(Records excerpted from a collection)
========
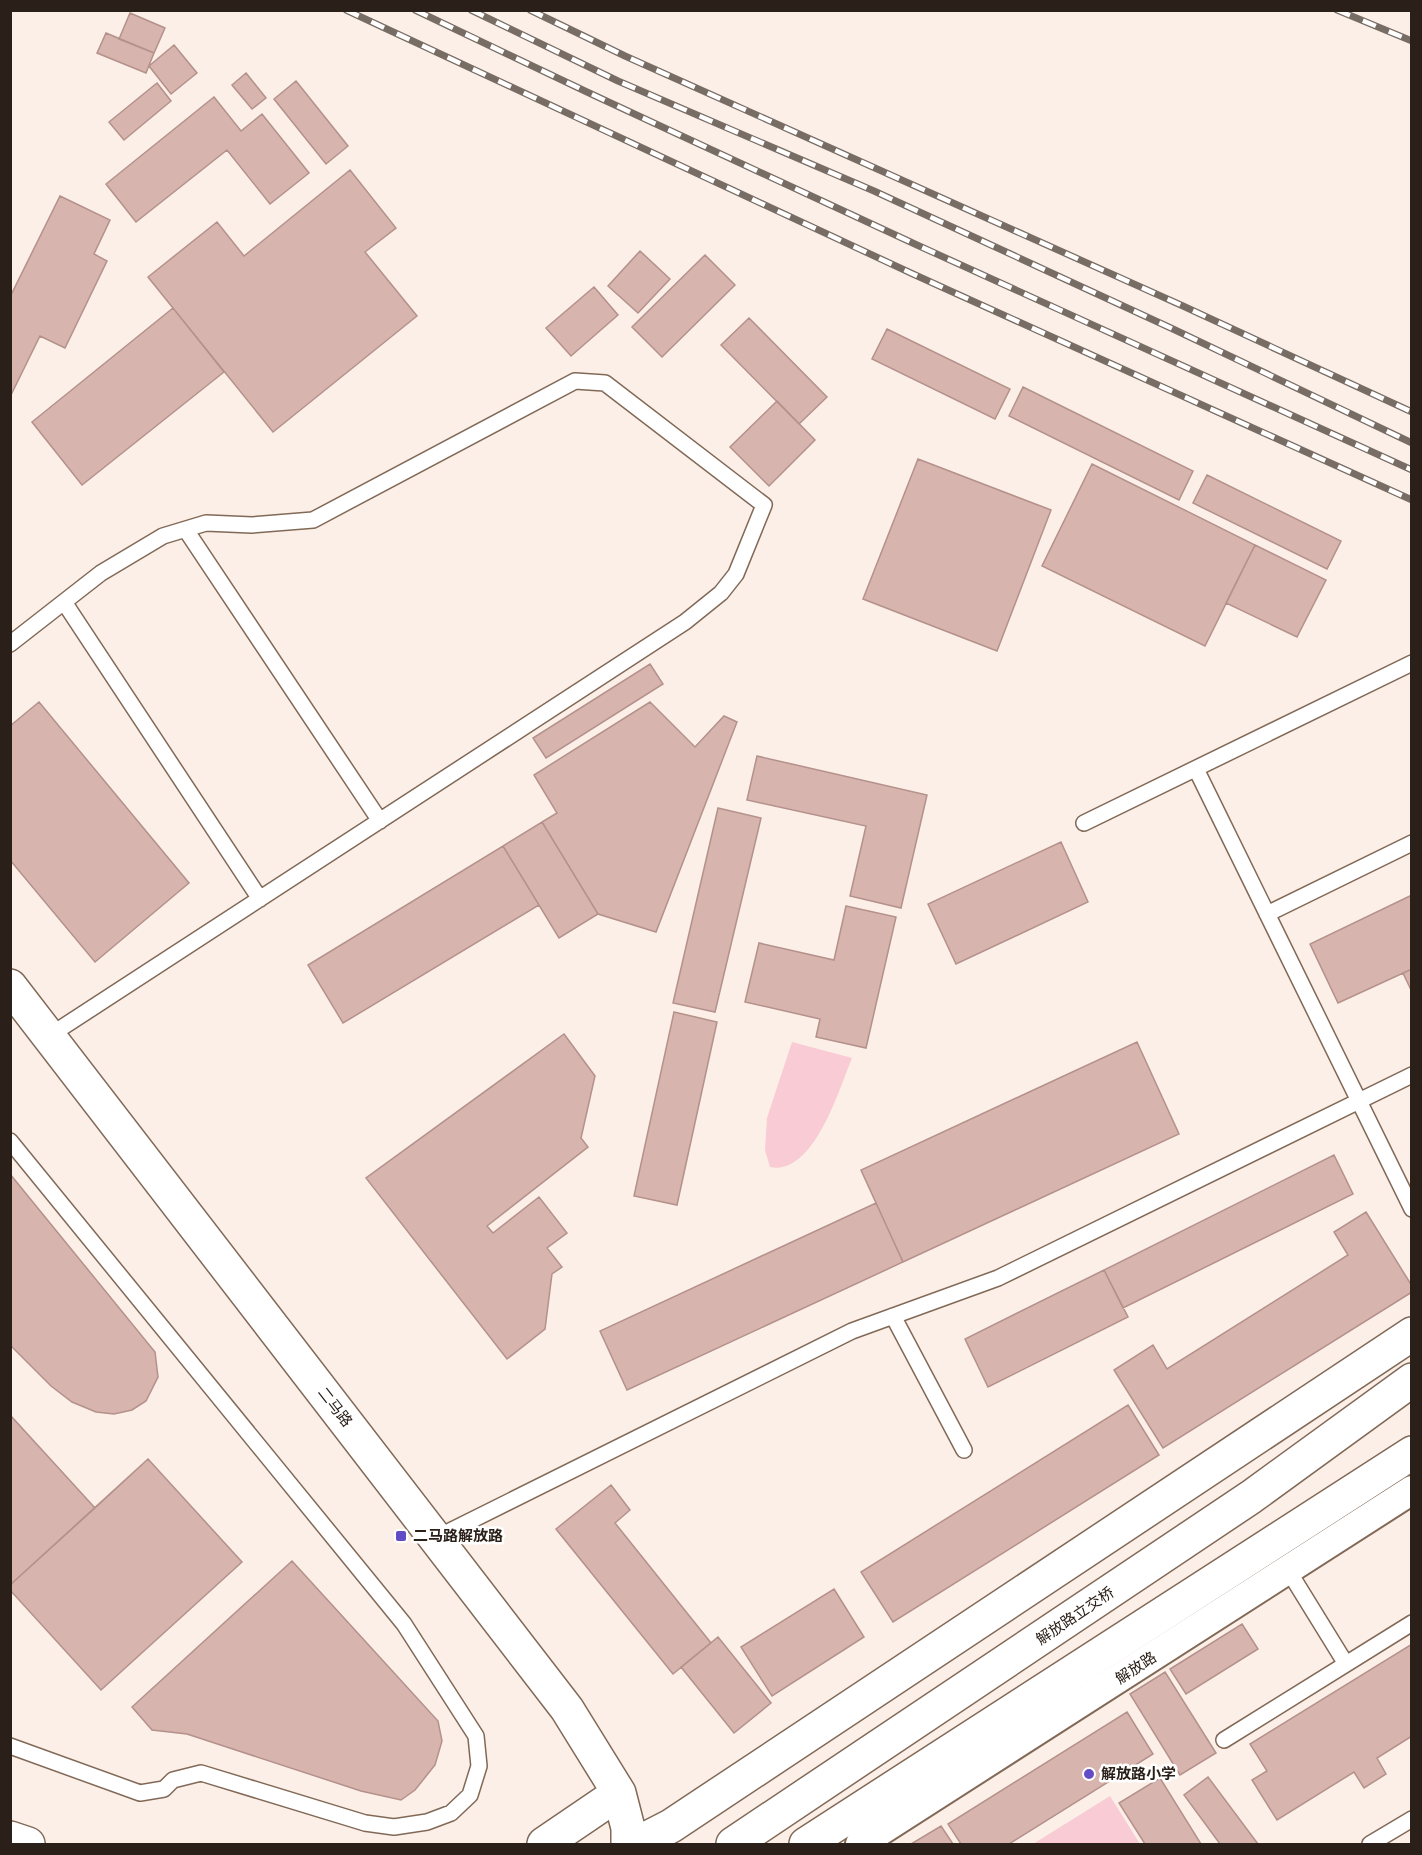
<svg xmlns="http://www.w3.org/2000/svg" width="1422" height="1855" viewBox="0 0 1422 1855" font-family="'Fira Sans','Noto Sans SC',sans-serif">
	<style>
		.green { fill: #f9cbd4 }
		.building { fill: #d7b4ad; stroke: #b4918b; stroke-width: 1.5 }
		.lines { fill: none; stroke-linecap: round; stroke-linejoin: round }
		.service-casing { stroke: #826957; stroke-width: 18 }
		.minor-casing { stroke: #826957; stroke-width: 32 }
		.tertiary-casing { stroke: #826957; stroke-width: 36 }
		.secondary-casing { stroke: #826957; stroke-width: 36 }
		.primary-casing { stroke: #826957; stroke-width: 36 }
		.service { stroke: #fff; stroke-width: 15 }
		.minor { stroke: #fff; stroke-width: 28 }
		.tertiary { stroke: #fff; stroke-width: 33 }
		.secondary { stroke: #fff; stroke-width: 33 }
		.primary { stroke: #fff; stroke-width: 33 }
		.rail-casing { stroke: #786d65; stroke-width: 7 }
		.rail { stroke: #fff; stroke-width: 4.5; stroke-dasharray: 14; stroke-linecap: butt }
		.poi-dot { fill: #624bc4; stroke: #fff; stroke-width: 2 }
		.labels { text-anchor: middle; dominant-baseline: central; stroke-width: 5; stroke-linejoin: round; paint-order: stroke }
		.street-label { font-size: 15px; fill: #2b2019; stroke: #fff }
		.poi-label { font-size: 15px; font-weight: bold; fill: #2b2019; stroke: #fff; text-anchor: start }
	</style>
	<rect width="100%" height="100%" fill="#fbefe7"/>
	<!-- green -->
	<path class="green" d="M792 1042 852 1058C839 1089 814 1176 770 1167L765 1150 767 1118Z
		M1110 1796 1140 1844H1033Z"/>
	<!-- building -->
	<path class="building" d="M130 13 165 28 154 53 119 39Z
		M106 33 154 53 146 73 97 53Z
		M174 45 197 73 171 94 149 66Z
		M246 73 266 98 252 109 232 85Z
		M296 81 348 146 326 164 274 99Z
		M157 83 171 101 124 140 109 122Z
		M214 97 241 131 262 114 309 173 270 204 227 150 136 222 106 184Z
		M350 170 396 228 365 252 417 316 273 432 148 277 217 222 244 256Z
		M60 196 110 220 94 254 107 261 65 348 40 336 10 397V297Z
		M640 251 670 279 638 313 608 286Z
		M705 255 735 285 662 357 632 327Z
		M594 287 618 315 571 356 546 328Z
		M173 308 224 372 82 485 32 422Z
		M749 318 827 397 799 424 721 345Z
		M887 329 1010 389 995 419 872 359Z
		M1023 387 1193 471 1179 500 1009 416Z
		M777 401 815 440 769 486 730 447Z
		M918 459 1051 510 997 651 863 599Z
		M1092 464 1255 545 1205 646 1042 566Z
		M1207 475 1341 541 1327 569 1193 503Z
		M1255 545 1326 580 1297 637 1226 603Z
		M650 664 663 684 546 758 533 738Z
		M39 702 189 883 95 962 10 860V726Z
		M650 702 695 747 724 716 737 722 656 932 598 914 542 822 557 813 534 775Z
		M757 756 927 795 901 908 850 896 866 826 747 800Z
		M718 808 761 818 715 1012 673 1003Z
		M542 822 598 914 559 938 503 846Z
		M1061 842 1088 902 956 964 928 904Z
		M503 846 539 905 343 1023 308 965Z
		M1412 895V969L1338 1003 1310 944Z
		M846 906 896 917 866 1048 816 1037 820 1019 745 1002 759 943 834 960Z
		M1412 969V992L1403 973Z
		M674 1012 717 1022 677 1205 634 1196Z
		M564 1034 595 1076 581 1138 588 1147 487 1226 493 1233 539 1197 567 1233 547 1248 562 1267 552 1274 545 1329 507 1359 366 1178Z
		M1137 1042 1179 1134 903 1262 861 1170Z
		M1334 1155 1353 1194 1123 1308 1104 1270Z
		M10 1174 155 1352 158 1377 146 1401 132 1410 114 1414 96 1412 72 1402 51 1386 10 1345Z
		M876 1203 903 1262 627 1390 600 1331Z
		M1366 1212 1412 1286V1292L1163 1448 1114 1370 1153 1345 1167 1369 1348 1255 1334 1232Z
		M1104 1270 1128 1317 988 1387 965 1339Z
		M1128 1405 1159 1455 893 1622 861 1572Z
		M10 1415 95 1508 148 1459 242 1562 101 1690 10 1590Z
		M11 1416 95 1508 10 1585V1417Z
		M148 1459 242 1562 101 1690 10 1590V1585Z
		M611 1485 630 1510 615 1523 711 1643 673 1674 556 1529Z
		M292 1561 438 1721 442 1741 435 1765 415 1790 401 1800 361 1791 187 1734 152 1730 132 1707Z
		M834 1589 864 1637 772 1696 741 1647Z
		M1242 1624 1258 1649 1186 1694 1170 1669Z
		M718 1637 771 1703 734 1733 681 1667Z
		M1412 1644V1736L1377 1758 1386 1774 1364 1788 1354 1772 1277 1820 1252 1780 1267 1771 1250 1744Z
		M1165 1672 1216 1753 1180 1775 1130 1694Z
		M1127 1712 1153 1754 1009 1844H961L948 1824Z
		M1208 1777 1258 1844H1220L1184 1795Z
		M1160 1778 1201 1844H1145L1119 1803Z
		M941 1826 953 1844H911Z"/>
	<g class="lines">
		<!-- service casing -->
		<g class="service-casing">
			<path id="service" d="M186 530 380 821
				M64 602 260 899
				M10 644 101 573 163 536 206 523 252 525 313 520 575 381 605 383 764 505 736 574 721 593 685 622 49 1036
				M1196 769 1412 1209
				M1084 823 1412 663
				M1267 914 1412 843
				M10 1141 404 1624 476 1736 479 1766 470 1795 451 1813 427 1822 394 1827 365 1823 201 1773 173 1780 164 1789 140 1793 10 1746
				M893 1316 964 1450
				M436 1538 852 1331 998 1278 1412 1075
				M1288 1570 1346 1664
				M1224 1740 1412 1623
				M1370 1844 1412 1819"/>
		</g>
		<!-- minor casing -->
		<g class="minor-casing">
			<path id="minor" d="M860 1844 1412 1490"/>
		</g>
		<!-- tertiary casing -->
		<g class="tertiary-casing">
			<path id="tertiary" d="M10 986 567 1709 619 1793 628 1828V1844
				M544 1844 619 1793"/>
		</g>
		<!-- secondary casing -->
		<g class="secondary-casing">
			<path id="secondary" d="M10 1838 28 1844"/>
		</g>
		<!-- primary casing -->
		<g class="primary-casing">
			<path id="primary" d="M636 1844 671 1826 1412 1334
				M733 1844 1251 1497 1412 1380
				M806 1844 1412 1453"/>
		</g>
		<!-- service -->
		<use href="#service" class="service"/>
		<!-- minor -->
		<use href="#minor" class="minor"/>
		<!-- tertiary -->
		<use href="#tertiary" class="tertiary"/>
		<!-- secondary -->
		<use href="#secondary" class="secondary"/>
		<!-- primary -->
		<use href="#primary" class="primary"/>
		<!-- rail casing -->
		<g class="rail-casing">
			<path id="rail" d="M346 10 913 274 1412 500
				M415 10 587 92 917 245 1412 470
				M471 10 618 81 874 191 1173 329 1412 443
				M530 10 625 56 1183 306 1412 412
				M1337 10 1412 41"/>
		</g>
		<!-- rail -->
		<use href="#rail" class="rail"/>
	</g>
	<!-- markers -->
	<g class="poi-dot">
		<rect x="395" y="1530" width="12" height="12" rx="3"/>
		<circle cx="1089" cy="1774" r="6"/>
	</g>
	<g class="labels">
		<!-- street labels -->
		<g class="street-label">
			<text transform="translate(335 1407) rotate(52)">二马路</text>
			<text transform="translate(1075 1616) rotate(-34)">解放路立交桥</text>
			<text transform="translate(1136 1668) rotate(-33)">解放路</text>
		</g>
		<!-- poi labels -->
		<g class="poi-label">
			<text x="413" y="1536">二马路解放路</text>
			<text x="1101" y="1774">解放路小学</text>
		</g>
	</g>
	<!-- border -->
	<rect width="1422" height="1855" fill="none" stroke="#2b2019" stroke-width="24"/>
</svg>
========
Search the data above for the word "lines", then gather each line in which it appears.

Output below:
		.lines { fill: none; stroke-linecap: round; stroke-linejoin: round }
	<g class="lines">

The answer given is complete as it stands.